Her funeral was held at the Purcell High School gymnasium, one of the few places in the small town large enough to hold everyone who wanted to attend. Over 1,000 people joined her family at the service on April 20th to mourn her death, including members of her Girl Scout troop and officers and other first responders who searched for her. So many people came out to say goodbye that police closed off the roads in the surrounding two square blocks and arranged for golf carts to drive people from their parking areas to the gym. Dozens of balloons in her favorite color, green, hung behind her closed white casket, and a framed photo of Jamie sat on top next to a bouquet of flowers. They played her favorite song, “Jesus, Take the Wheel,” and other country music that she liked. They showed a video of images and clips from her life, including time she spent having fun with her fellow Girl Scouts. Pastor Dwayne Elmore spoke, saying, “Long after the cameras are gone and the headlines change, there will still be people in Purcell who love you.”
After the public service, she was taken the 60 miles to Guthrie in a white hearse, and her family had a smaller private service at her graveside in Summit View Cemetery. Without his little girl, Curtis couldn’t just stay in Purcell. He got a new job and moved to Guthrie. For a long time, he didn’t know how to keep on living without her, but eventually, he realized Jamie wouldn’t want him to feel that way. He said, “I know she’d want me to go on.” Curtis said he looked forward to reuniting with his daughter in heaven. When that happens, he said, “I’ll probably just give her a big old hug and tell her I miss her.” Her Aunt Tenia Lee said she tries to remember the good times. She said, “I don’t want her to fade away. She’s part of history and I want people to know that she really did exist.”

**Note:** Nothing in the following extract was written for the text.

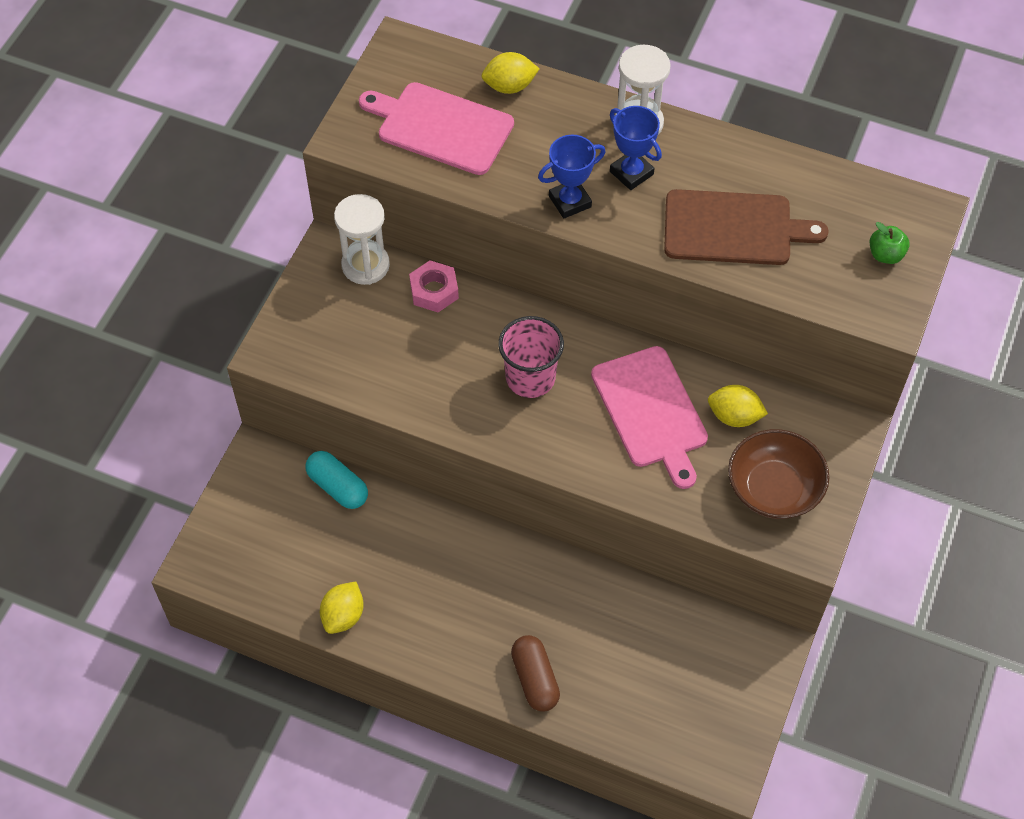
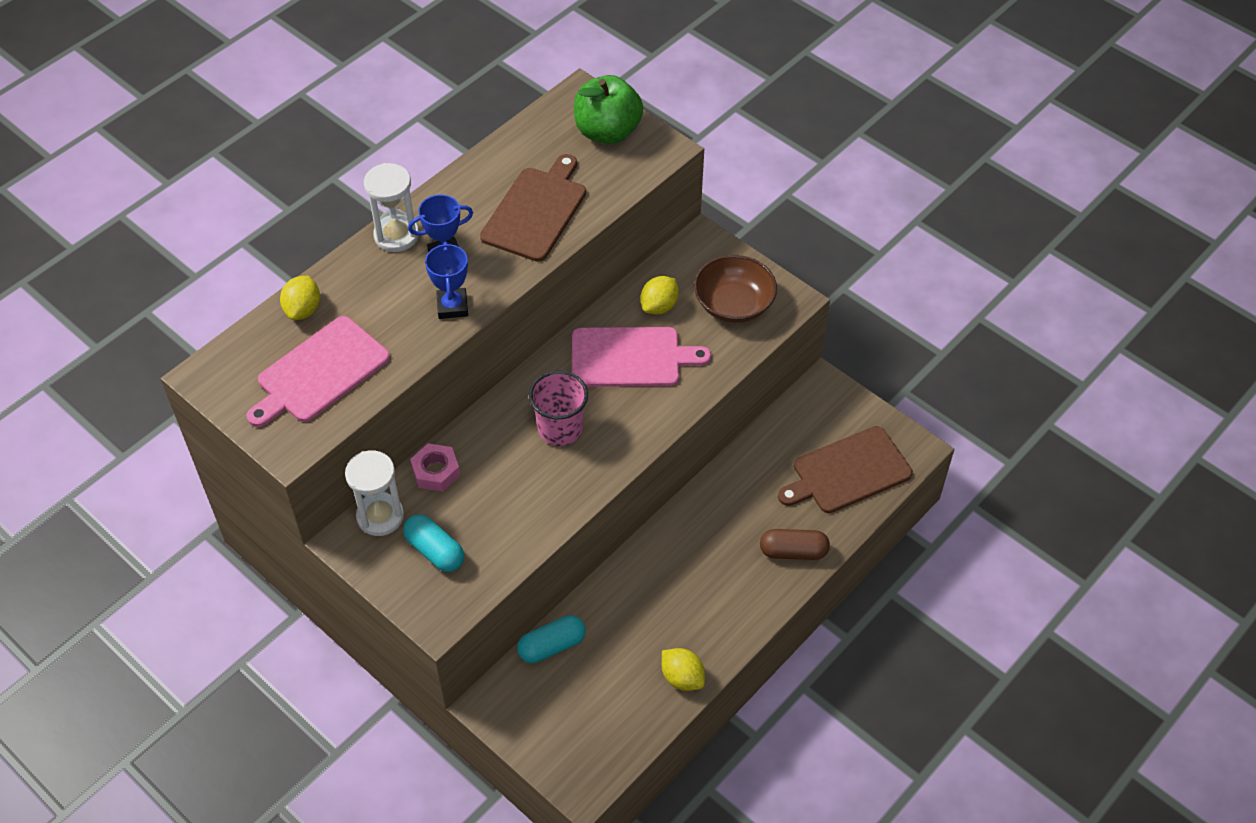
camera: 70 degrees left, 5 degrees down
green apple [870,222,909,264] -> green apple [574,75,643,144], size x2.14
none -> turquoise capsule [403,514,464,572]
none -> brown cutting board [778,426,913,513]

Her mother, Jennifer, went through dark times after her daughter’s murder. She had always dreamt of being a truck driver, but because of that dream, she ended up blaming herself for Jamie’s death. She thought she should have been home with Jamie instead of out on the road. She told a reporter, “I think about her all the time, to be honest. There’s not a day that doesn’t go by that I don’t think about her.” She was a year sober when Jamie died, but she soon fell off the wagon and it would be years before she got clean again. During her darkest time, she said, “Basically, I lost it. I called my mom up and I said, ‘Mom, I want to be with Jamie. I want to go where she’s at. She needs me.’ And that’s selfish of me to think that way cuz I’ve got two other girls I’ve got to stay here for.”

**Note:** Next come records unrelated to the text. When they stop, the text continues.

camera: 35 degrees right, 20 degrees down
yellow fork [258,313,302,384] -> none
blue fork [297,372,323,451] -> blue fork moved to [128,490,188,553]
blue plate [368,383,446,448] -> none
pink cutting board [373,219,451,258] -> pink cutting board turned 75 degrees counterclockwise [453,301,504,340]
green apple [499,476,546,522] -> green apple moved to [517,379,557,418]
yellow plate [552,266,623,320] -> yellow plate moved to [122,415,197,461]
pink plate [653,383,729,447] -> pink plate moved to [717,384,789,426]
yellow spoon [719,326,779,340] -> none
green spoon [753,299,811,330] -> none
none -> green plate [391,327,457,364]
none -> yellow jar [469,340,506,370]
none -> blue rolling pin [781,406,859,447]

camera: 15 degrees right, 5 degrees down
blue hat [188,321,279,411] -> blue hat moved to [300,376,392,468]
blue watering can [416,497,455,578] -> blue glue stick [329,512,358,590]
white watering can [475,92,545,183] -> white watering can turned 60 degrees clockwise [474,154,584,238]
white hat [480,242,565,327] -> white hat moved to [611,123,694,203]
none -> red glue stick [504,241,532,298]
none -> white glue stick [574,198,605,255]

As the years passed, Jamie’s mom posted messages on her memorial page as a way to talk to her after she was gone. Jennifer took comfort in thinking about Jamie surrounded by other relatives that had passed and imagined her little girl all grown up. In February of 2014, she posted the following message: “To my sweet Jamie, I love and miss you so very much. With every Angel date, birthday, and holiday that passes, I go see you. When a breeze blows through my hair, I say hello Copper Top. I miss you so very much. I catch myself imagining what you would be like and look like now. I know you would be a gorgeous, loving, charismatic young lady.”

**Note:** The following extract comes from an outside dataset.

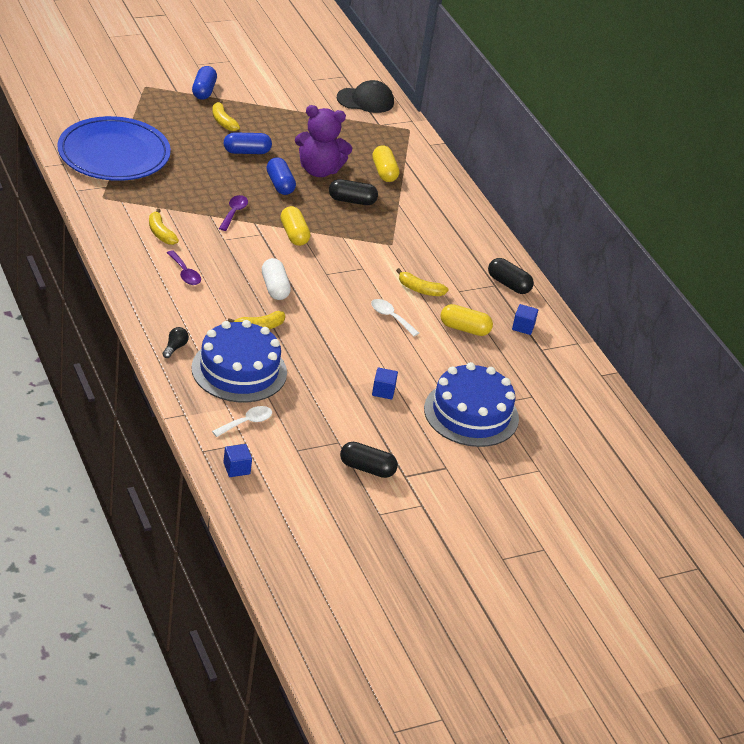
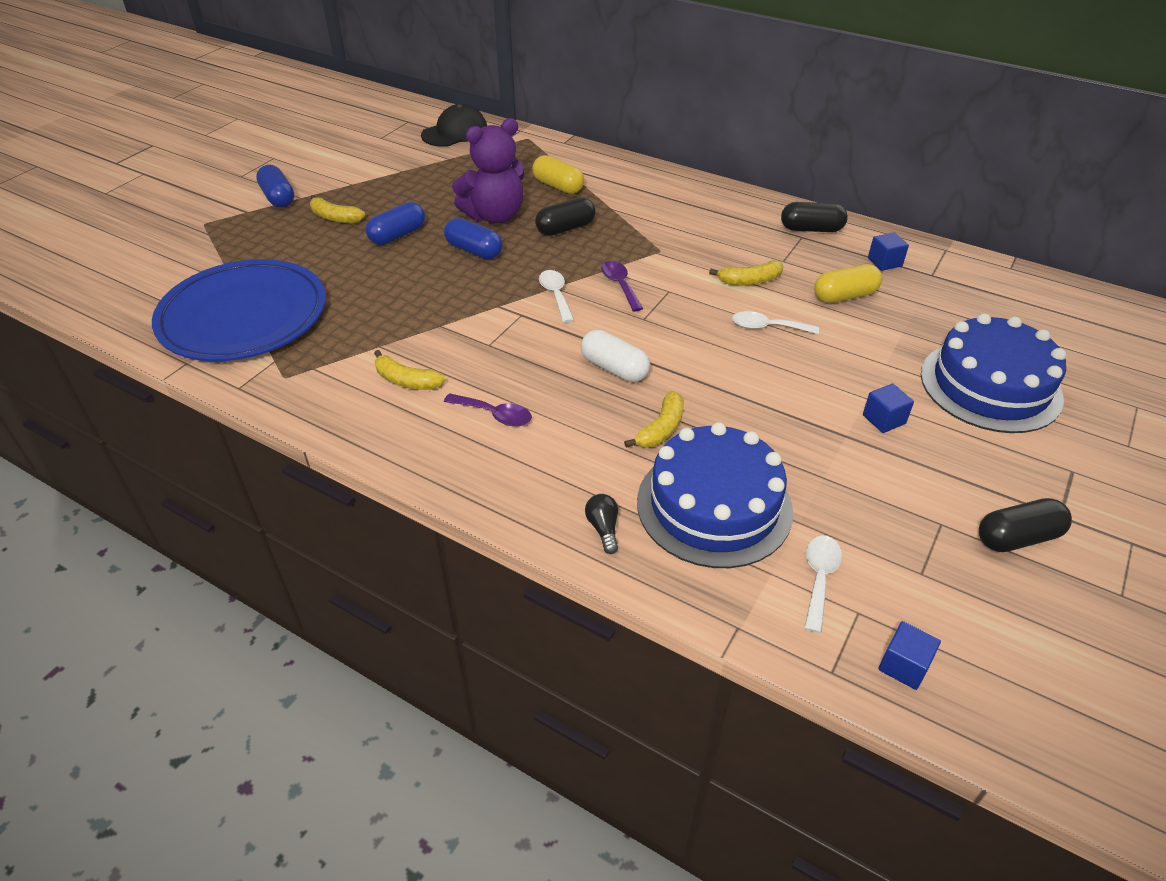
camera: 30 degrees left, 5 degrees up
purple spoon [219,195,248,231] -> purple spoon moved to [601,261,643,311]
yellow capsule [280,206,311,246] -> white spoon [539,270,574,323]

In May of 2020, she posted: “Hey Copper Top. Been thinking about you so much lately. Grandma Rose, Aunt Chris, and Gigi are there with you now. I know you are all happy. Just know we miss you all and love you very much. Love always, Mommy.”
That was the last message Jennifer left for her daughter. On October 11th, 2023, Jennifer passed away. She was buried at Summit View Cemetery in Guthrie next to her baby girl.